Well, we are the proud new owners of a 2005 Autosleeper Clubman! We have just returned from our first (wet) trip but had a great time and were very snug despite the weather! The paperwork seems to suggest it is an Anniversary model although it looks the same as the others to me. Is there any particular difference between the Anniversary edition and the standard Clubman, does anyone know?
Many thanks

Lyn & Steve


----------



## Patchworkqueen

*Anniversary Clubman*

Hi We have an Anniversary Clubman 52 registration so I doubt that your 2005 is the anniversary model. The graphics on the van, both front and back, say Anniverary Model just below Autosleeper. I don't know what the extras were but suspect that one was an oven. Hope this helps


----------



## dandywarhol

*Anniversary Clubman*

This is my first post here having gone down the Mazda Bongo/Toyota Hiace campervan route.

I've just got an Anniversary LE and it's a 2003 build year - the cab tinted windows are date stamped ..3 by the manufacturer and it was registered in August 03.

I reckon they had a surplus of Anniversaries left (probably too expensive) so they tagged on a few more goodies and called it an "LE"presumably "Limited Edition"

From what I can see, the oven, electric hob, wind up roof (not Heki), a Fiamma Polar turbo vent and Omni aerial are the "extras"

Nice m'home - I love the 5 cylinder growl  just looking at a practical way of stripping out the overhead lockers to make a smallish bed.....................


----------



## Drew

Hi Dandy,

Welcome to MHF, and to your first post.

Might I suggest that you alter your signature, not quite what I would expect on a respectful forum.

Drew


----------



## dandywarhol

Thank you for the welcome - more power to your station Drew :wink:


----------



## locovan

ooo yes I have just googled --well spotted.

Anyway we have a VW Clubman Anniversary 2002 but registered in 2003 That Monocoque body is wonderful and we have been through some very cold weather and she is so warm and cosy.
No drafts.
The engine is powerful as it is the same engine as our Autotrail Cherekee but hasnt got the weight to carry.
When the bed is made up it is large and cosy.
I have seen the cupboards taken out and a bed in the then overcab it does work but i like the cupboards as it gives us more room and we have put a Swivel on the passenger set.
We put a backbox on and have a suitcase solar panel.
In the summer we have a large awning to give us more room.
Enjoy as they are a tardis


----------



## dandywarhol

Thanks - I had thought of a swivel passenger seat locovan - no problem with the door when pivoting round then?

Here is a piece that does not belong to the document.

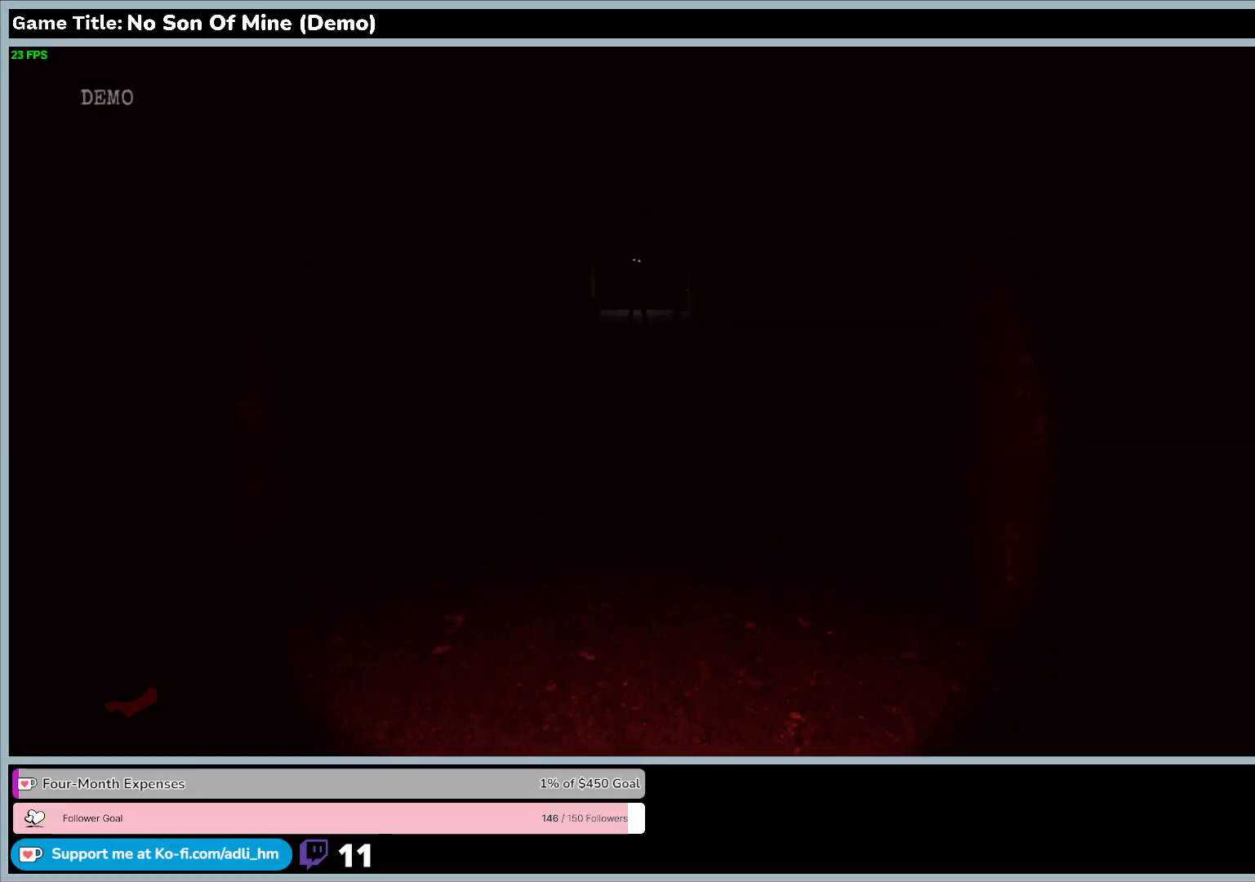
{"keys": ["s"], "events": []}
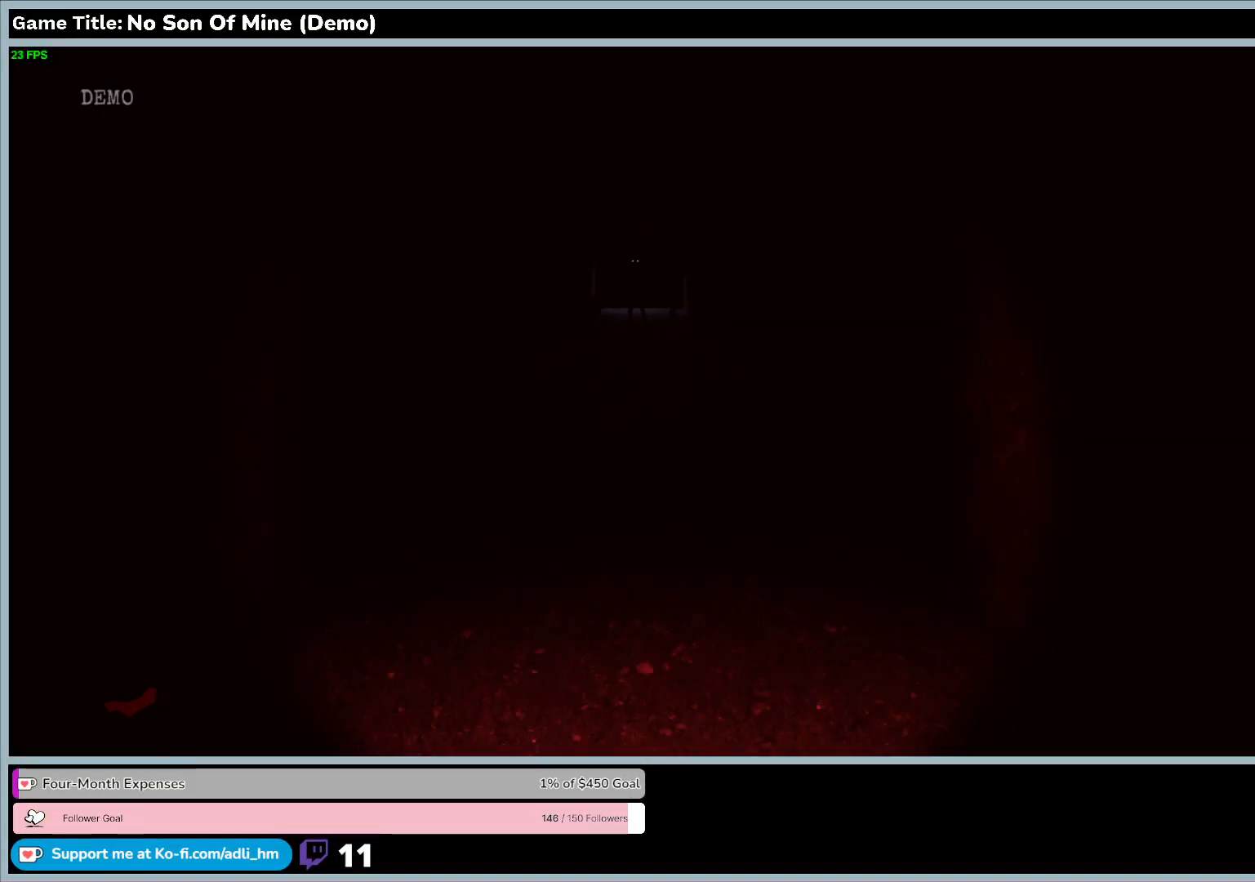
{"keys": ["s"], "events": []}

I think the driver's seat would be a no-no - the gear lever and handbrake lever might get in the way.
Can you recommend a swivel supplier/
Thanks, Alan


----------



## locovan

dandywarhol said:


> Thanks - I had thought of a swivel passenger seat locovan - no problem with the door when pivoting round then?
> 
> I think the driver's seat would be a no-no - the gear lever and handbrake lever might get in the way.
> Can you recommend a swivel supplier/
> Thanks, Alan


The drivers seat is a no go your right .
We have to open the door to swivel the passenger seat but that is no problem because we have to open it to put the External Screen cover on anyway so that is the first job we do.
We then move that seat right back to the front and also the drivers seat which then has the flap put down so making another seat with a cushion so then we have loads of room to have company in.
We have had 4 couples in.

Ps Ray has gone to bed so will tell you tomorrow where we got swivel
as there is a cheap one but we bought the dearer one which was more suitable 
he found it on the web


----------



## 96706

A proper welcome this time Alan, 

I know your going to enjoy your Clubman. There seems to be a growing band of Bongee on here now  

You'll also get to find a different form of motorhomer he in these pages :lol: Not quite so mad as the Bongo mob maybe but just as odd 8O 

As with the Bongo, any answers to your questions will be found hereabouts, and you'll also get some other bits of advice as well :wink: 

Nought wrong with the signature BTW :lol: 

Peter


----------



## dandywarhol

Thanks Peter, I am going to enjoy it, one or two wee things to do to suit our needs but ready to go now!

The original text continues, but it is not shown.